As can be seen from the scatterplot above, the types of actor – UN, NGOs, donors – are indicated by the colour of each circle. On the x-axis is the number of documents produced that year by each agency/contributor to reliefweb in 2022 (on a log scale). The y-axis shows th number of sectors/themes each agency contributed to. The number of documents produced is also shown by the size of each circle.
Let us take a look at the most common word pairs inside the text of the scraped articles. Only more common word pairs have been included and the thickness of the line between them indicates the number of times this pair appears in the corpus. The results are not unanticipated.
If I knew nothing about the situation in Ukraine, from this graph, I
can glean that there is a war and a humanitarian response to it. I can
see sectors being mentioned (food, water, health, protection, education
– is shelter apart because the government is handling it?).

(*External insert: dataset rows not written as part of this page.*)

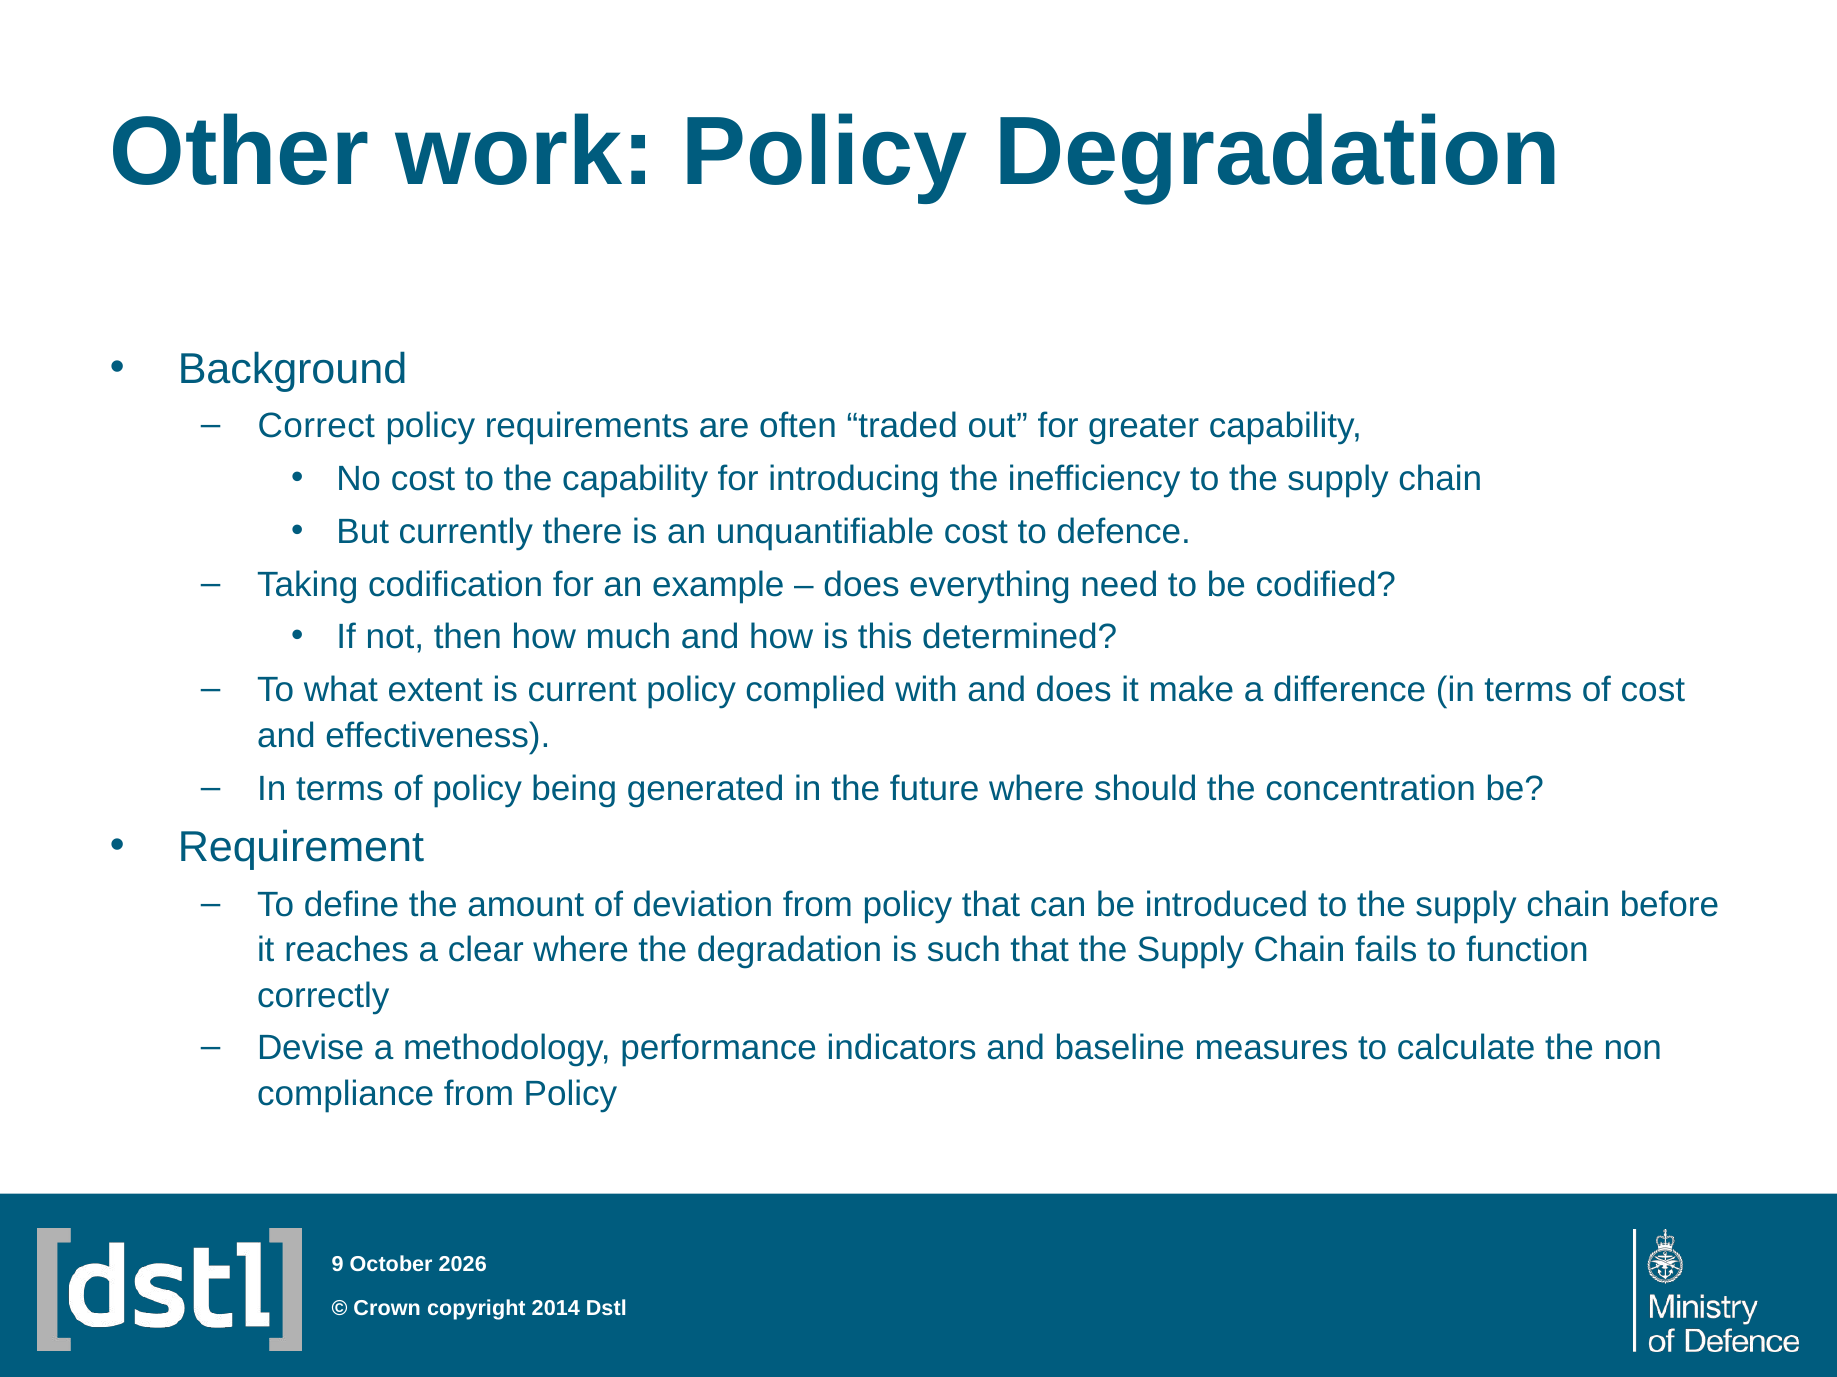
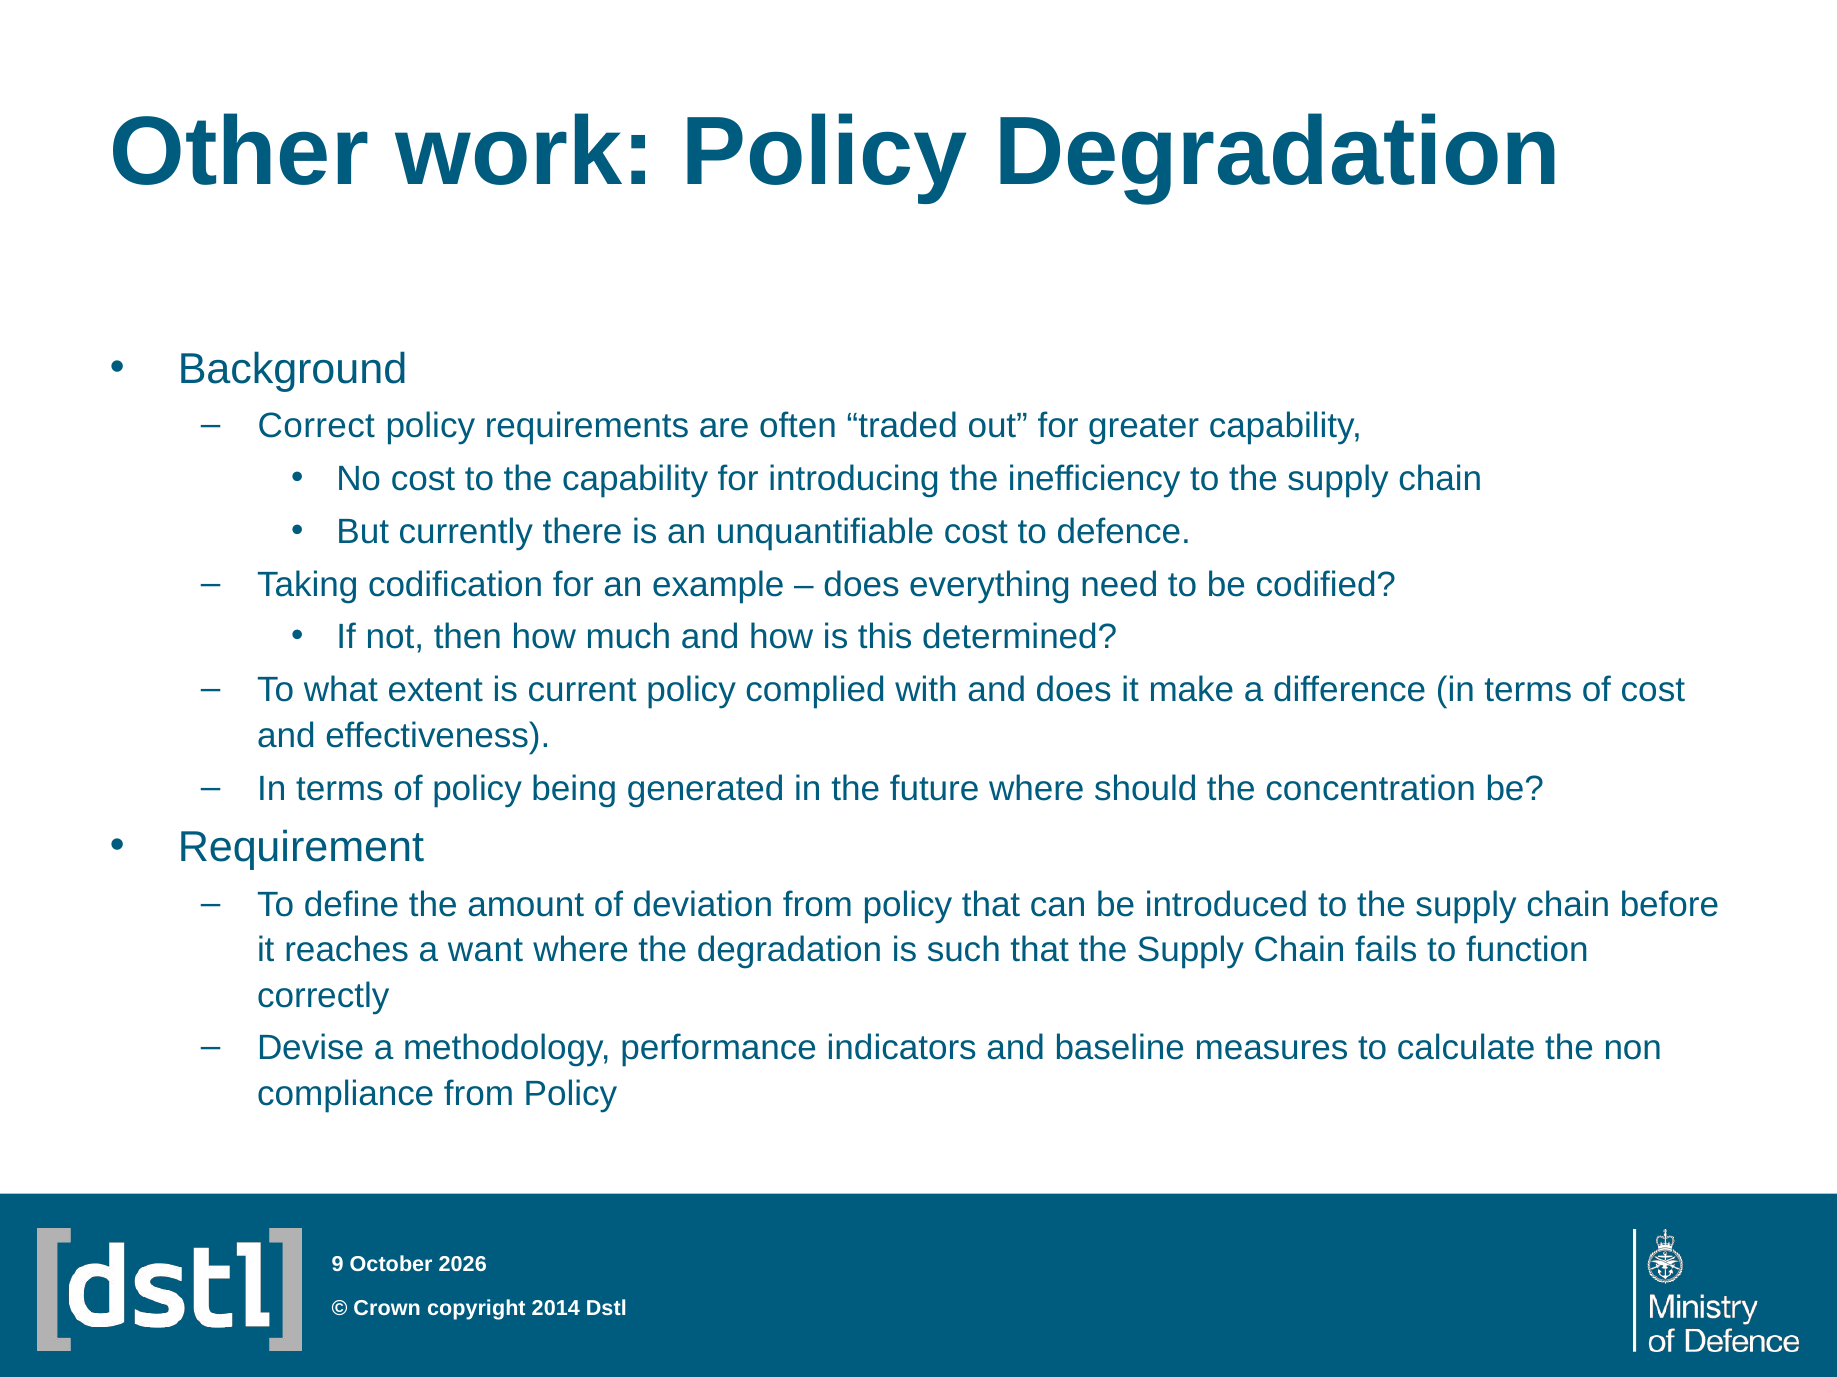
clear: clear -> want
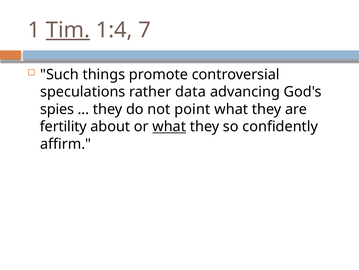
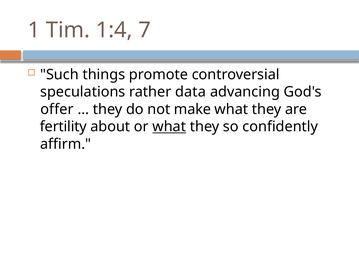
Tim underline: present -> none
spies: spies -> offer
point: point -> make
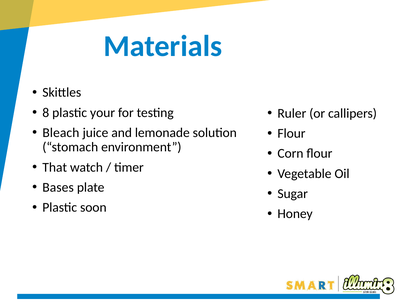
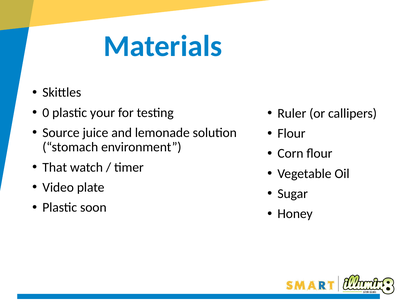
8: 8 -> 0
Bleach: Bleach -> Source
Bases: Bases -> Video
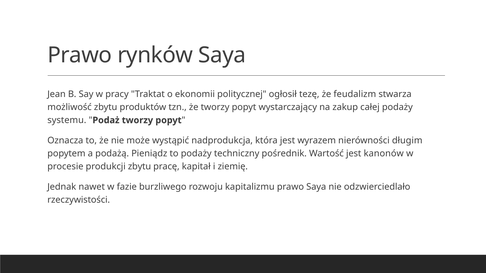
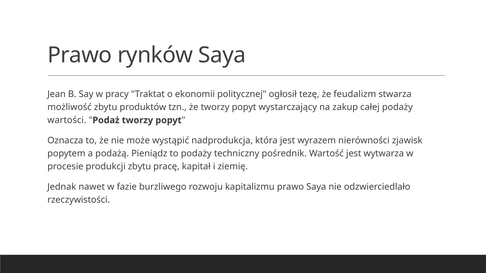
systemu: systemu -> wartości
długim: długim -> zjawisk
kanonów: kanonów -> wytwarza
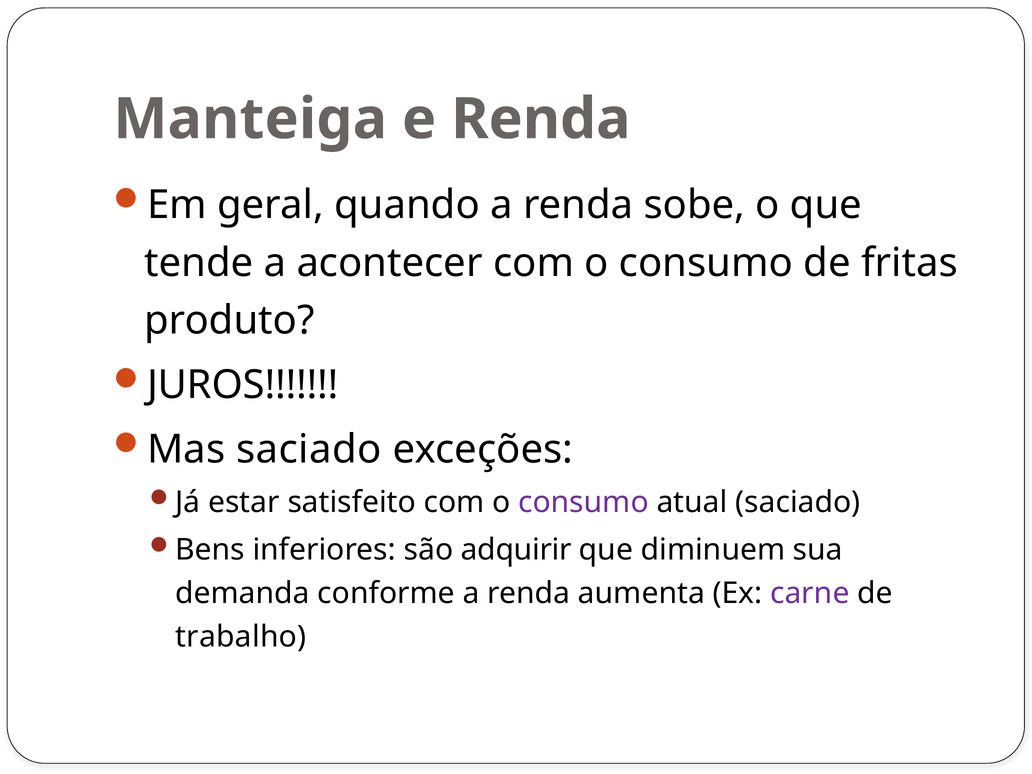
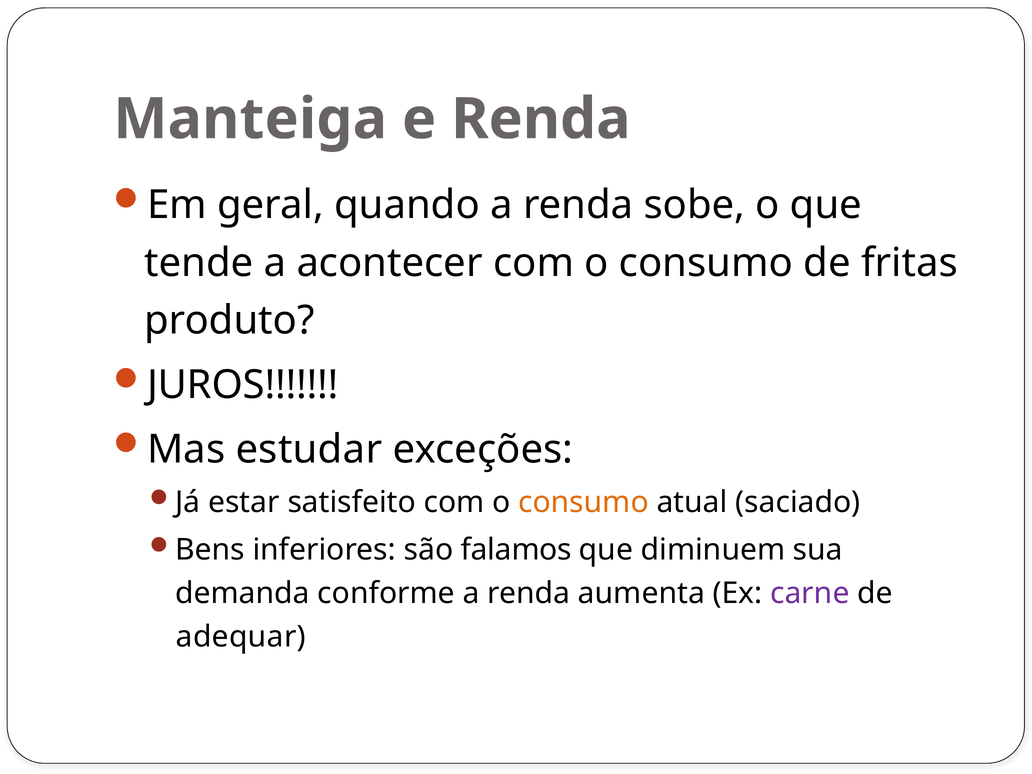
Mas saciado: saciado -> estudar
consumo at (584, 502) colour: purple -> orange
adquirir: adquirir -> falamos
trabalho: trabalho -> adequar
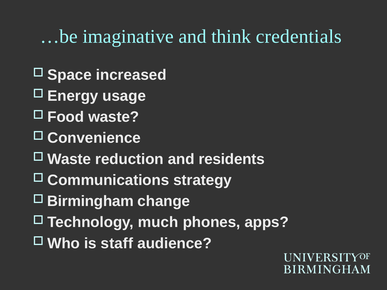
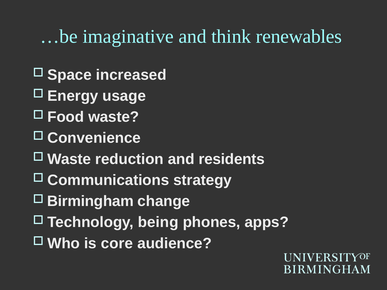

I can also
see that there is displacement and refugees. The word
million shows up, as does scale.
Let us, finally, take a macro-view of the dataset and plot, in a bit more detail, the correlations between word pairs – bigrams – within the corpus. So that we may get a lay of the land, so to speak.
This network graph is not only much more complex, but it is also formed of word pairs – bigrams – as this tends to improve interpretability at the cost of sensitivity. However, now the main patterns in the RW corpus are visible. This is the lay of the land, so to speak.